[Start of section]
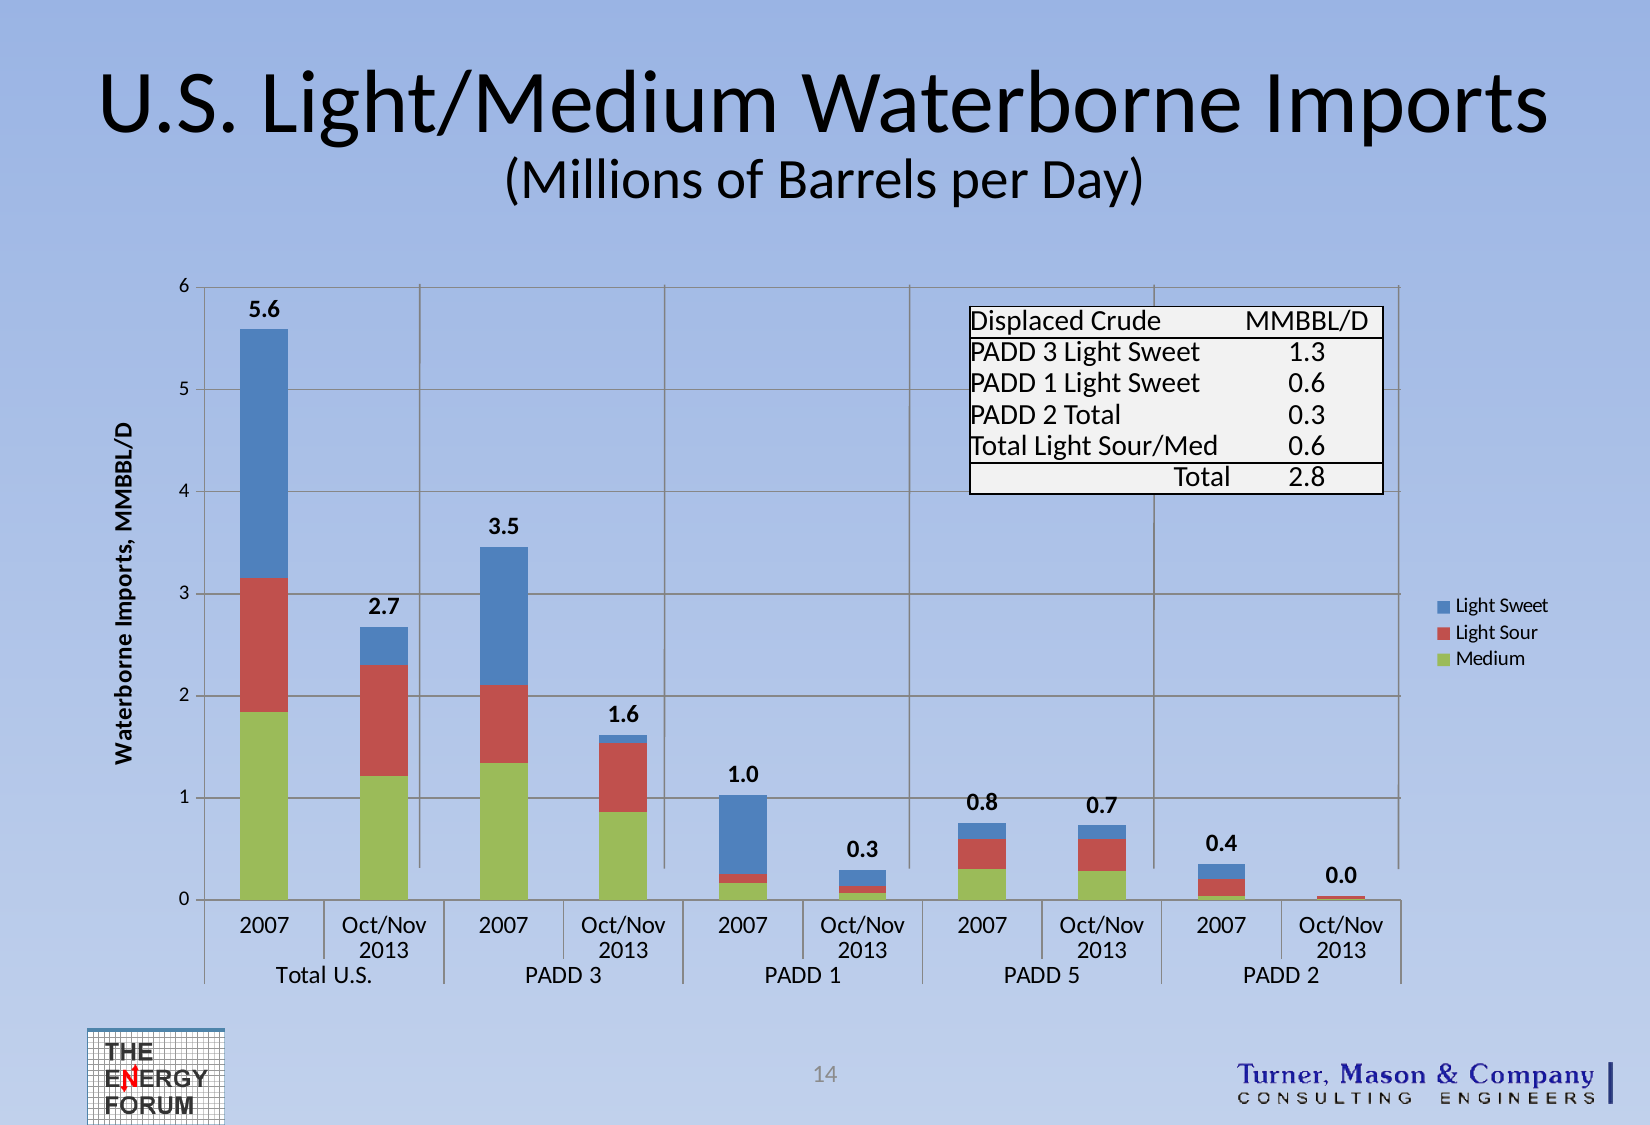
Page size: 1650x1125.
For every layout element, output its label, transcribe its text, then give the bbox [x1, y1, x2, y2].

title U.S. Light/Medium Waterborne Imports (Millions of Barrels per Day) [82, 45, 1568, 233]
picture [1237, 1062, 1613, 1105]
chart [82, 262, 1568, 1006]
picture [87, 1028, 225, 1125]
footer 14 [563, 1042, 1087, 1103]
[End of section]
◆ **WHAT IS EXPECTED**: Only the lines from the one containing "For every layout" through the last line of the material should be returned, each one exactly as written.

◆ **WRITTEN SOLUTION**:
For every layout element, output its label, transcribe its text, then give the bbox [x1, y1, x2, y2].

title U.S. Light/Medium Waterborne Imports (Millions of Barrels per Day) [82, 45, 1568, 233]
picture [1237, 1062, 1613, 1105]
chart [82, 262, 1568, 1006]
picture [87, 1028, 225, 1125]
footer 14 [563, 1042, 1087, 1103]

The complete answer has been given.